Sample Data is Great! But it is only Half the Story
If you have been considering web data extraction to level up your business or been tinkering with some DIY web scraper tool to get a hang of scraping, the highly dynamic nature of web shouldn’t be news to you. Websites are quite dynamic and they keep getting updated on a constant basis. While these changes are subtle for the most part, they pose a serious challenge to anyone venturing into web data extraction as the structural changes on websites could render the crawlers useless.
As a fully managed web data extraction solution, we constantly deal with setting up of crawlers, data storage, deduplication, and all things web crawling.
However, we often see our clients, solely depending on sample data for evaluating the data extraction project as a whole. While the sample data provided does give a quick idea of how the data would look when it’s delivered, it doesn’t guarantee a seamless crawling in the initial stage which might come as a surprise to you. The crawler setup can only reach a stable state by eliminating the issues that are bound to show up in the beginning. Here is why you should take at least 3 months to evaluate a web crawling project to let it attain stability and to get a hang of applying the data in your business.
Sample data doesn’t show you the full picture
While we say sample data doesn’t guarantee seamless recurring extraction, it doesn’t mean the delivered data would be different. The important thing to remember here is that, extracting data from a webpage to make a sample data file is completely different from crawling that site with an automated web crawler setup. There are many website elements that come to play once we start with the automated crawling that will be missed in the sample data extraction. These issues can indeed be fixed, but only as it comes. This is why we stress on the 3 months lock-in period for any web scraping project that we embark upon.

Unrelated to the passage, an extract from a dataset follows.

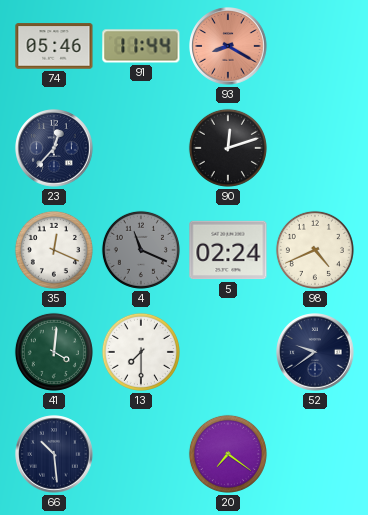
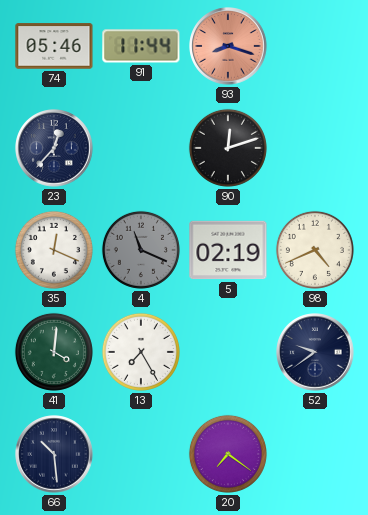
93: 8:20 -> 8:18
5: 02:24 -> 02:19
13: 7:30 -> 7:25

Here are some issues with web crawling that can only be found and fixed once the automated crawling has begun.
1. Overcoming data interruption issues
It’s tough to predict how a website might behave when the crawling is automated as opposed to a one time extraction. There can be issues that could lead to data loss which may not show up in the sample data extraction. The causes can range from the configuration of the target site’s server to interference from popups, redirection and broken links. Such issues cannot be identified by doing a one-time crawl which is what a sample data is made from. Once the crawls start running on a regular basis, these unforeseen issues that surface are worked around to stabilize the crawler. Hence, minor interruptions in the data flow during the initial stage of automated crawls is normal and shouldn’t be cause for concern. We promptly fix these bottlenecks to ensure smooth crawling ahead.
2. Delivery speed optimization
The speed of a website depends on a lot of factors such as the DNS provider, server quality and traffic among other unforeseen factors. This speed can also vary a lot at different times of the day. Since site speed has a great impact on the time it takes to crawl a site, it takes a while to optimize the crawl time for each website so that delivery schedules are met. Since this aspect of the crawling is also not predictable in the beginning, it’s normal to have minor irregularities in the delivery time during the initial stage.
Web crawling can only be perfected over time
Given the dynamic and unpredictable nature of websites on the internet, it takes a while to reach a stable pace with any web crawling project. Unanticipated issues that are part of the trade usually kicks in only after a while and can only be fixed as it comes. This is why we urge our clients to stick around for at least 3 months before reaching a stable state where issues are fixed and the crawls run seamlessly.
Evaluation of the value delivered at your end
As with anything, it takes some time to evaluate the results that you’d derive from a web data extraction project. Reaching final conclusions about how the data might help you from evaluating just the sample data is not a good idea. Here are some things about the data that you can only figure out over time.
1. Is the scale manageable?
If you are new to big data, it can be intimidating to deal with large amounts of data. Although our solution is scalable and can accommodate large-scale requirements, you might find yourself in need for a big data infrastructure upgrade when the data starts coming in. Figuring out the optimal routes to utilizing the data is something you can only master with time.
2. Is manual labor needed?
We deliver the data in multiple formats and via different delivery methods including a REST API. This should ideally leave you with very little manual work to be done on the data. However, you might have some manual work to be taken care of depending on your specific requirement (including data consumption). If this is the case, you might want to hire technical labor or train your existing employees to handle the project.
3. Fine tuning the requirement
Web data extraction requirements often need some fine tuning as you get accustomed to the data sets and find scope for further utilization. Most people overlook certain fields, source websites and the crawl frequency in the beginning of the project. As time goes, some fields that were ignored might prove to be useful or you might want the data at a higher frequency. This again makes it clear that you should give time for the data extraction project before evaluating how it can help you.
Not every website is made alike and the issues that could pop up into the later stages of recurring crawls are hard to predict in the beginning. Out of all, the biggest and hardest challenge in data extraction is the maintenance of the crawlers which needs constant monitoring and smart workarounds from time to time. As you start your web data extraction journey, it’s important to be aware of these challenges that are part of web crawling and give it adequate time to work for you.